Problem requirements — Reproduce each line of the material exactly as it reads.

START Data for this exercise

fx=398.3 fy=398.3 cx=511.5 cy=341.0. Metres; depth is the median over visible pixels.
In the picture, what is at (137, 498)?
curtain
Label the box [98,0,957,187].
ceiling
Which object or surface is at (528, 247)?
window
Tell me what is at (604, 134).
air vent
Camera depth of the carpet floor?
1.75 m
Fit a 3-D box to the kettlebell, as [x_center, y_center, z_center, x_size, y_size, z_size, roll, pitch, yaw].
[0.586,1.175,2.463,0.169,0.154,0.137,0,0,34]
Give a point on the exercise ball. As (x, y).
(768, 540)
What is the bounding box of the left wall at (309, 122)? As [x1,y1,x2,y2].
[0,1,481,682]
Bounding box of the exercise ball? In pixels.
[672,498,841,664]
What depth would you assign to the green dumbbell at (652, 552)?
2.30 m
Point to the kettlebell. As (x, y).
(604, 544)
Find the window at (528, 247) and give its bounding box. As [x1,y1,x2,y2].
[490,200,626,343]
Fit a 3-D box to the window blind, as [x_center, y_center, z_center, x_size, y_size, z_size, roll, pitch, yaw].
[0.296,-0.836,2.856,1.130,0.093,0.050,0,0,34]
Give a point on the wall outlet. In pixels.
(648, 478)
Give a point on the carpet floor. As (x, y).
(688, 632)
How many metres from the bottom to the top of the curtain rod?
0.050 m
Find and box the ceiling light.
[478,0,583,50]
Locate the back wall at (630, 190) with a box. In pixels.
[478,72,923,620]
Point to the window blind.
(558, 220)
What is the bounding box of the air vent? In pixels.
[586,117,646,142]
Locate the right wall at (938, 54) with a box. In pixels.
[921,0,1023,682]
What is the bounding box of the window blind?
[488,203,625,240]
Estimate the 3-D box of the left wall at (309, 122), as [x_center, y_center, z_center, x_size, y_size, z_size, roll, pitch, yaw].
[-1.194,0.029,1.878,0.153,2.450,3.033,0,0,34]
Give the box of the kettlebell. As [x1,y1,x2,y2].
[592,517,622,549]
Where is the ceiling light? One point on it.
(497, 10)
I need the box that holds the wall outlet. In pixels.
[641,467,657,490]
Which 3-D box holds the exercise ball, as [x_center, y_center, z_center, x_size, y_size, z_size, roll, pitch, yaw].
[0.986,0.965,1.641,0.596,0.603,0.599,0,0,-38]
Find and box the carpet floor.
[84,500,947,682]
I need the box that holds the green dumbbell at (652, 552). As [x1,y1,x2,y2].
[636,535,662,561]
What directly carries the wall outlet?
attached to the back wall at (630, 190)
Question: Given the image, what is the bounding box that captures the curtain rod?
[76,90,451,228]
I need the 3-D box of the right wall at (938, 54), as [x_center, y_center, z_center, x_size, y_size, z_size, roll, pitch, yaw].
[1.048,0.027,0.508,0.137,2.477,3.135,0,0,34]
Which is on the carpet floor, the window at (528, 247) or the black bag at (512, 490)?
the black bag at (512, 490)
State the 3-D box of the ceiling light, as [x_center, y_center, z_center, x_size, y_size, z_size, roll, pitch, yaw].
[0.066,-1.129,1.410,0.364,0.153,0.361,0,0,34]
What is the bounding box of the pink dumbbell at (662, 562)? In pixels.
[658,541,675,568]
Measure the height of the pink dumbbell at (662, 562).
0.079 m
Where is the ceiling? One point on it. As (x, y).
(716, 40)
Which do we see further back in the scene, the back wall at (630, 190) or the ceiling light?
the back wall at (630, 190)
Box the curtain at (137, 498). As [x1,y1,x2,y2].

END Data for this exercise

Completed exercise —
fx=398.3 fy=398.3 cx=511.5 cy=341.0. Metres; depth is the median over visible pixels.
In the picture, what is at (137, 498)?
curtain
Label the box [98,0,957,187].
ceiling
Which object or surface is at (528, 247)?
window
Tell me what is at (604, 134).
air vent
Camera depth of the carpet floor?
1.75 m
Fit a 3-D box to the kettlebell, as [x_center, y_center, z_center, x_size, y_size, z_size, roll, pitch, yaw].
[0.586,1.175,2.463,0.169,0.154,0.137,0,0,34]
Give a point on the exercise ball. As (x, y).
(768, 540)
What is the bounding box of the left wall at (309, 122)? As [x1,y1,x2,y2].
[0,1,481,682]
Bounding box of the exercise ball? In pixels.
[672,498,841,664]
What depth would you assign to the green dumbbell at (652, 552)?
2.30 m
Point to the kettlebell. As (x, y).
(604, 544)
Find the window at (528, 247) and give its bounding box. As [x1,y1,x2,y2].
[490,200,626,343]
Fit a 3-D box to the window blind, as [x_center, y_center, z_center, x_size, y_size, z_size, roll, pitch, yaw].
[0.296,-0.836,2.856,1.130,0.093,0.050,0,0,34]
Give a point on the wall outlet. In pixels.
(648, 478)
Give a point on the carpet floor. As (x, y).
(688, 632)
How many metres from the bottom to the top of the curtain rod?
0.050 m
Find and box the ceiling light.
[478,0,583,50]
Locate the back wall at (630, 190) with a box. In pixels.
[478,72,923,620]
Point to the window blind.
(558, 220)
What is the bounding box of the air vent? In pixels.
[586,117,646,142]
Locate the right wall at (938, 54) with a box. In pixels.
[921,0,1023,682]
What is the bounding box of the window blind?
[488,203,625,240]
Estimate the 3-D box of the left wall at (309, 122), as [x_center, y_center, z_center, x_size, y_size, z_size, roll, pitch, yaw].
[-1.194,0.029,1.878,0.153,2.450,3.033,0,0,34]
Give the box of the kettlebell. As [x1,y1,x2,y2].
[592,517,622,549]
Where is the ceiling light? One point on it.
(497, 10)
I need the box that holds the wall outlet. In pixels.
[641,467,657,490]
Which 3-D box holds the exercise ball, as [x_center, y_center, z_center, x_size, y_size, z_size, roll, pitch, yaw].
[0.986,0.965,1.641,0.596,0.603,0.599,0,0,-38]
Find and box the carpet floor.
[84,500,947,682]
I need the box that holds the green dumbbell at (652, 552). As [x1,y1,x2,y2].
[636,535,662,561]
What directly carries the wall outlet?
attached to the back wall at (630, 190)
Question: Given the image, what is the bounding box that captures the curtain rod?
[76,90,451,228]
I need the 3-D box of the right wall at (938, 54), as [x_center, y_center, z_center, x_size, y_size, z_size, roll, pitch, yaw].
[1.048,0.027,0.508,0.137,2.477,3.135,0,0,34]
Which is on the carpet floor, the window at (528, 247) or the black bag at (512, 490)?
the black bag at (512, 490)
State the 3-D box of the ceiling light, as [x_center, y_center, z_center, x_size, y_size, z_size, roll, pitch, yaw].
[0.066,-1.129,1.410,0.364,0.153,0.361,0,0,34]
What is the bounding box of the pink dumbbell at (662, 562)? In pixels.
[658,541,675,568]
Measure the height of the pink dumbbell at (662, 562).
0.079 m
Where is the ceiling? One point on it. As (x, y).
(716, 40)
Which do we see further back in the scene, the back wall at (630, 190) or the ceiling light?
the back wall at (630, 190)
Box the curtain at (137, 498). As [x1,y1,x2,y2].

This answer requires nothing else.